Il n'y a, de toutes façons et de quelque côté que l'on se tourne, aucune beauté dans leur nature humaine. C'est brut de décoffrage. Ça pue l'effort et la sueur du travail du maladroit fabricant. Comment peuvent-ils donc tomber en extase devant de telles horreurs ? La nature est laide. Il faut que la main et l'imagination de quelques hommes plus doués que les autres, y interviennent pour enfin y trouver de la beauté. Sans l'art, l'art de soi, pas de beauté. L'art de soit conduit au paradis qu'ils disent artificiels mais qui est infiniment plus admirable et enviable que l'enfer triste et gris de la banalité.

La laideur hideuse du naturel.

 

Comment, moi, moi, pourrais-je m'en satisfaire ?

Impossible !

 

Je suis bien trop intéressé par ma personne, mais par qui d'autre que moi serais-je intéressé, pour ne pas me contenter d'être que ce dont la nature m'a chichement doté. Ce serait être comme tout le monde, passer inaperçu. Insupportable.

Je veux être mon image, celle que j'ai choisi.

Et tant pis si elle n'est pas vraie. Il leur faut bien y croire. Qu'importe le prix que j'en paierai. Seulement, qu'ils m'écoutent, qu'ils me voient. Sans me toucher. Leur jalousie, leur ressentiment de miséreux ne m'atteignent pas.

 

Je ne crains pas les chiens qui tentent de me mordre aux mollets.

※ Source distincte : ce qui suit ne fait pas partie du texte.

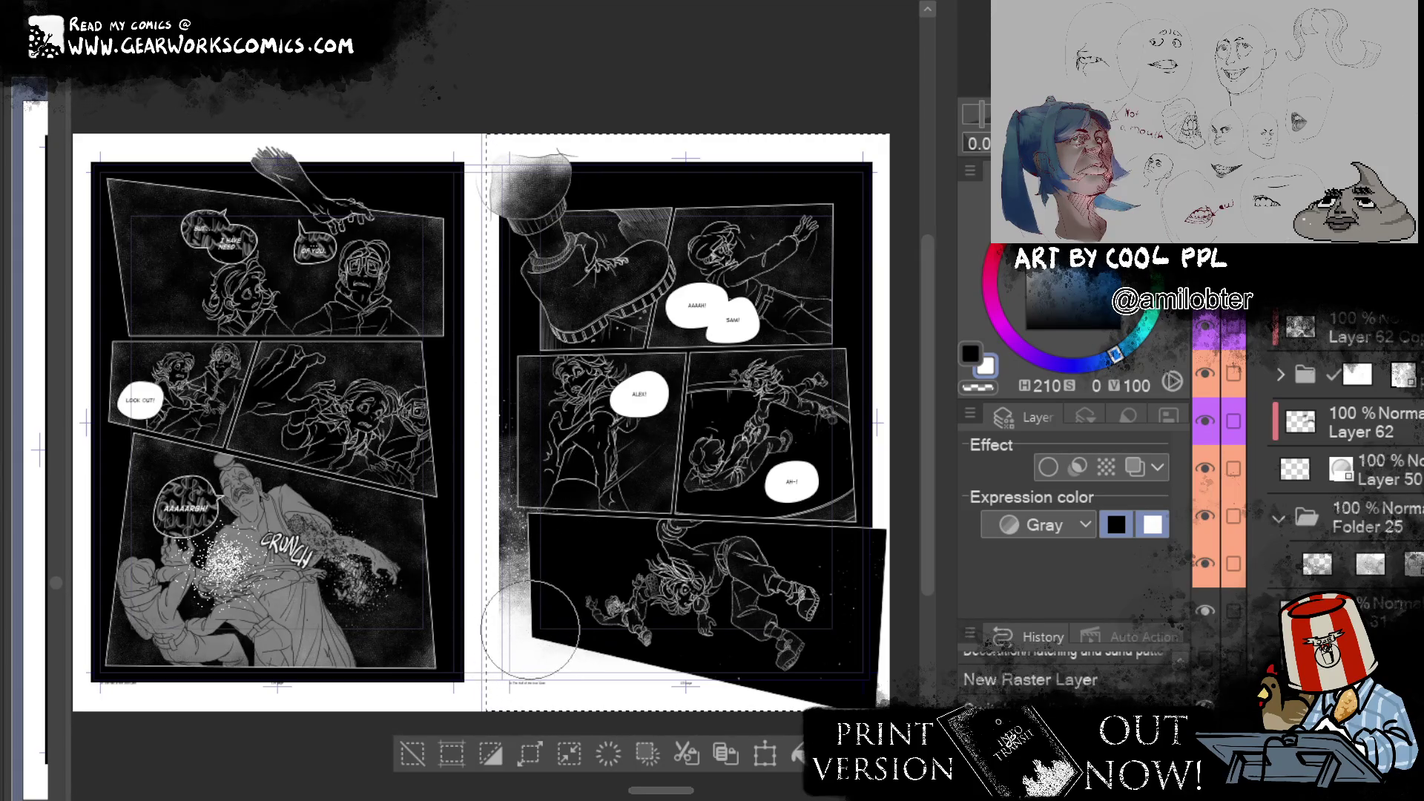
pyautogui.press('ctrl+alt+g')
pyautogui.press('ctrl+shift+c')
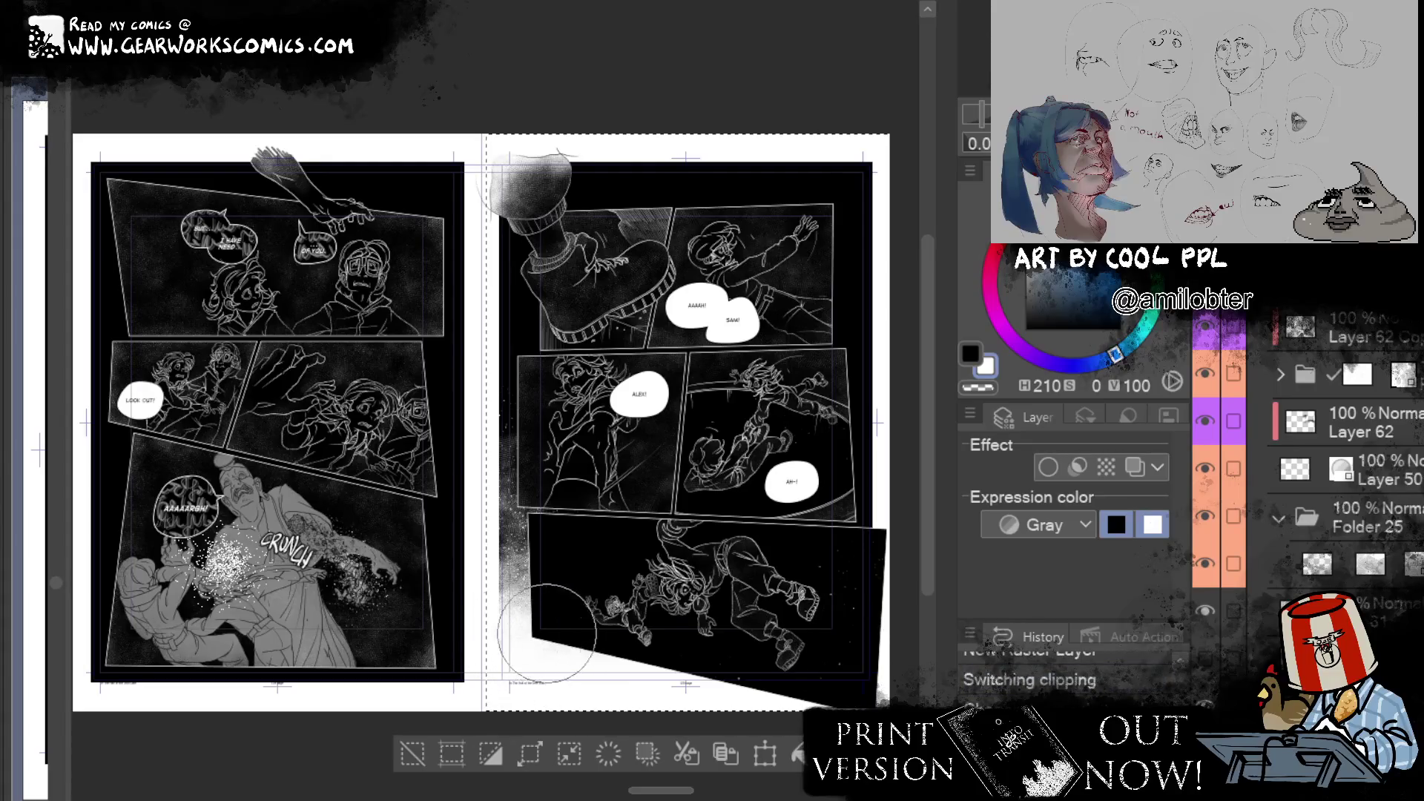
pyautogui.press('b')
pyautogui.moveTo(705, 764); pyautogui.dragTo(806, 782)
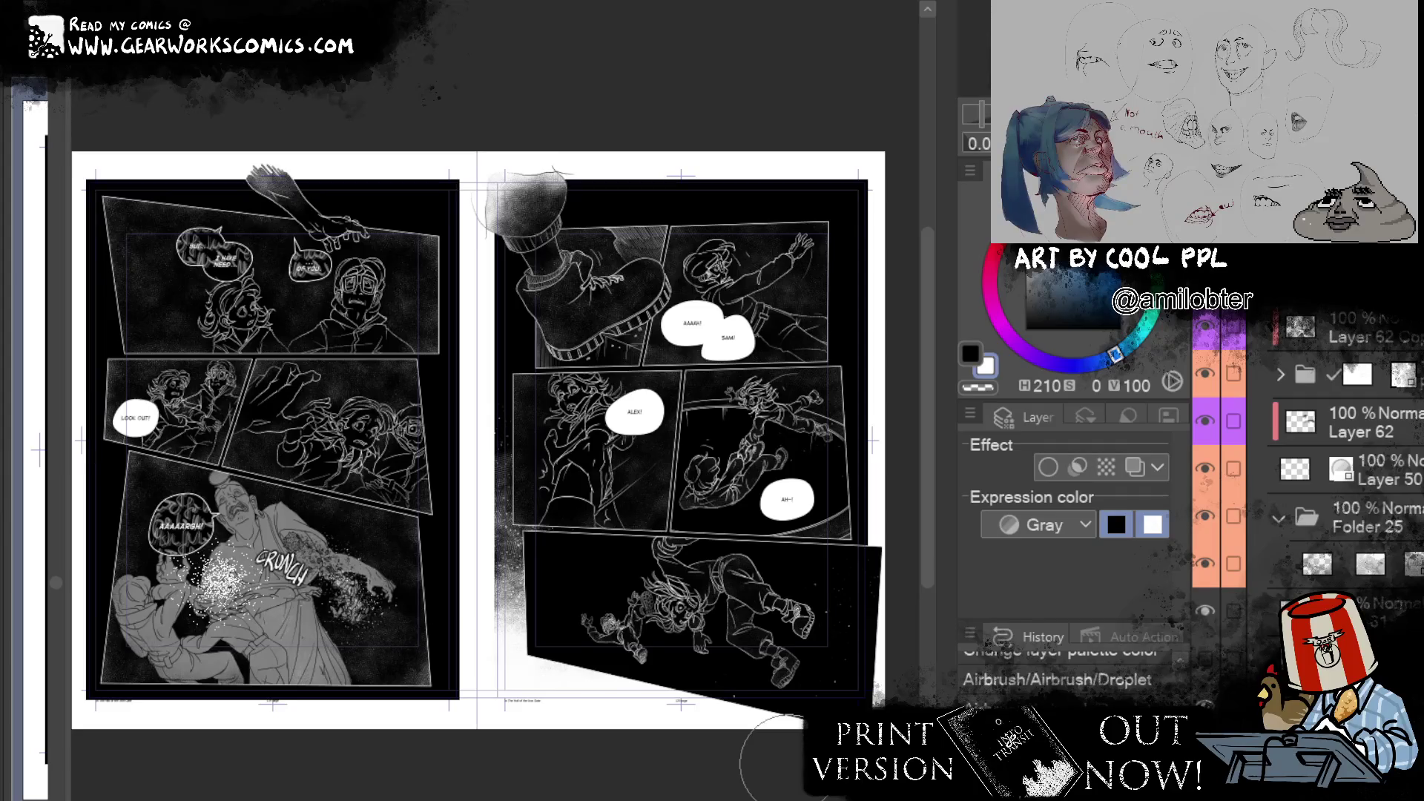
# Step: Zoom and pan around the spread to inspect the white spray on the right page's panels and edges
pyautogui.scroll(1, 616, 663)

Quant aux pauvres, ce sont souvent les chiens, ils n'auront rien de moi.

Je ne suis pas avare.

Mais je dépense à bon escient et je ne serai jamais assez riche de moi.

 

Je n'exige que tout.

Du grand, de l'immense, du sublime, de l'extraordinaire, de l'admirable, de l'absolu, du difficile. Une symphonie. Non, un final de symphonie, c'est toujours plus beau.

 

Loi fondamentale, ne jamais s'aimer in naturalibus.

Ne jamais s'aimer du tout pour ce que l'on est. Ce genre de narcissisme est un narcissisme de looser, de mendiant, de raté.

Mais s'aimer pour tout ce que l'on est en devenir.

Narcissisme de vainqueur.

 

Je ne peux rien laisser au hasard.

C'est épuisant.

Mais c'est indispensable.

Pour connaître l'orgasme du miroir.

Et encore n'est-il jamais complet.

Il laisse toujours un arrière goût de tristesse et d'insatisfaction.